121st General Meeting of the KCS

Type Poster Presentation
Area Physical Chemistry
Room No. Event Hall
Time 4월 20일 (금요일) 11:00~12:30
Code PHYS.P-155
Subject Universal Transport Dynamics of Complex Fluids: Effects of Intrinsic and Extrinsic Disorder
Authors Sanggeun Song, Seong-jun Park, Bong June Sung1, Jun Soo Kim2, Ji-Hyun Kim*, Jaeyoung Sung*
Department of Chemistry, Chung-Ang University, Korea
1Department of Chemistry, Sogang University, Korea
2Department of Chemistry and Nanoscience, Ewha Womans University, Korea
Abstract We present a general theory of thermal motion in disordered fluids, introducing a new type of random walk model with a sojourn time distribution dependent on hidden dynamic variables. This model encompasses the well-known continuous-time random walk (CTRW) model and the more recent, stochastic diffusivity (SD) model. In the hydrodynamic limit, our model yields a new transport equation, which provides a unified, quantitative explanation of the anomalous transport dynamics commonly observed in various disordered fluids. We find that the long-time limit value of the product between the mean-square displacement (MSD) and the non-Gaussian parameter (NGP) serves as a useful measure of disorder. This measure is decomposable into extrinsic disorder, originating from environment-induced fluctuation in transport dynamics, and intrinsic disorder, originating from non-Fickian mean transport dynamics. Intrinsic disorder causes the MSD of disordered fluids to deviate from the prediction of the simple diffusion model or the SD model. Meanwhile, extrinsic noise causes the NGP of disordered fluids to deviate from the CTRW model’s prediction. By analyzing the MSD and NGP of supercooled water and dense hard-disc fluids, we find that extrinsic disorder is far more sensitive to temperature and density than intrinsic disorder.

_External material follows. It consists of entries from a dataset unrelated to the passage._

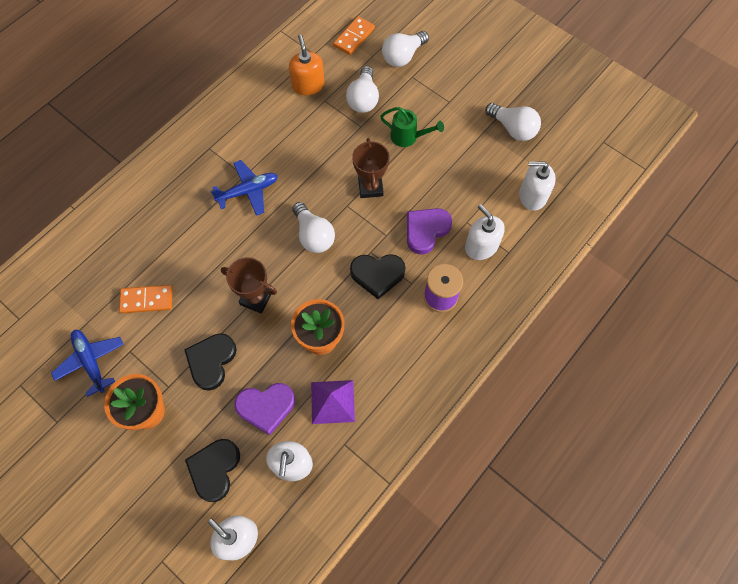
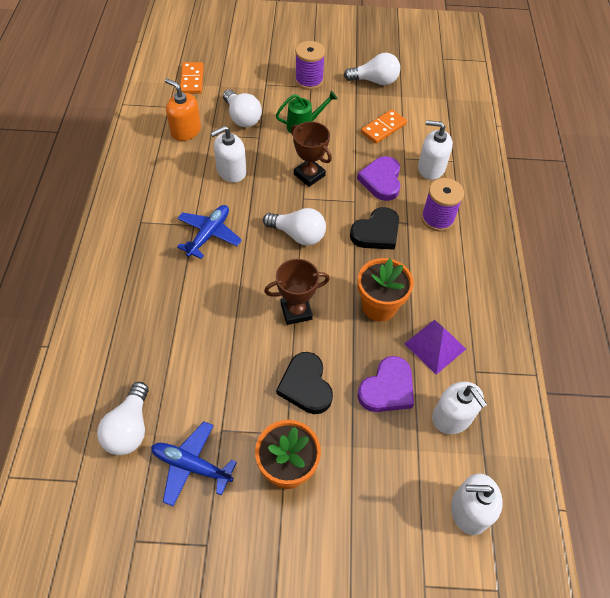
camera: 40 degrees left, 10 degrees down
(147, 300) = (197, 376): orange domino -> orange domino (383, 128)
(214, 469) = (394, 470): black heart -> none
(403, 56) = (245, 74): white light bulb -> white light bulb (129, 428)
(453, 94) = (309, 80): none -> purple spool
(532, 196) = (432, 116): white soap dispenser -> white soap dispenser (231, 171)

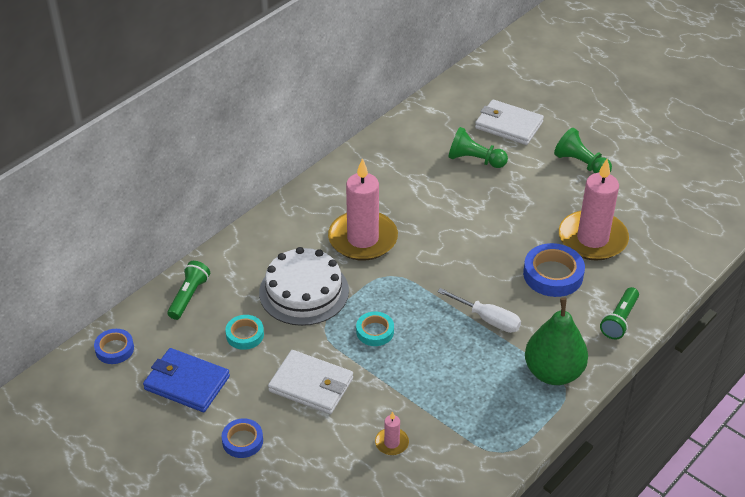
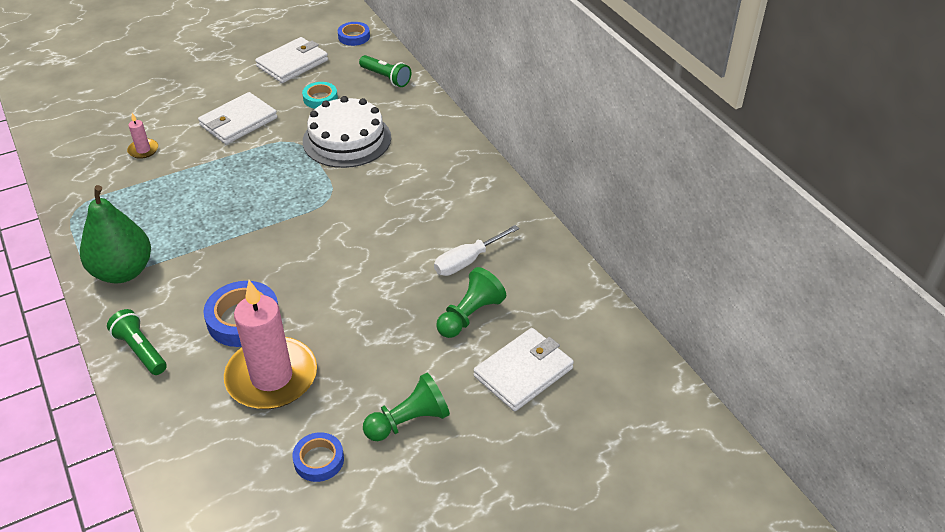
camera: 110 degrees right, 0 degrees up
(186, 383) = (292, 63): blue wallet -> white wallet
(242, 441) = (214, 79): blue tape -> blue tape (319, 460)
(363, 239) = (392, 191): pink candle -> none
(375, 331) = (267, 170): turquoise tape -> none
(487, 319) = (223, 247): white screwdriver -> white screwdriver (467, 261)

We also find that the NGP alone can serve as an ergodicity metric of transport systems; it vanishes for ergodic systems at long times, universally following inverse-time relaxation, but remains finite for non-ergodic systems. This work opens new doors for analytic analysis of transport and transport-coupled processes in complex disordered media, including living cells, by making the effects of complex hidden environments on transport dynamics analytically accessible.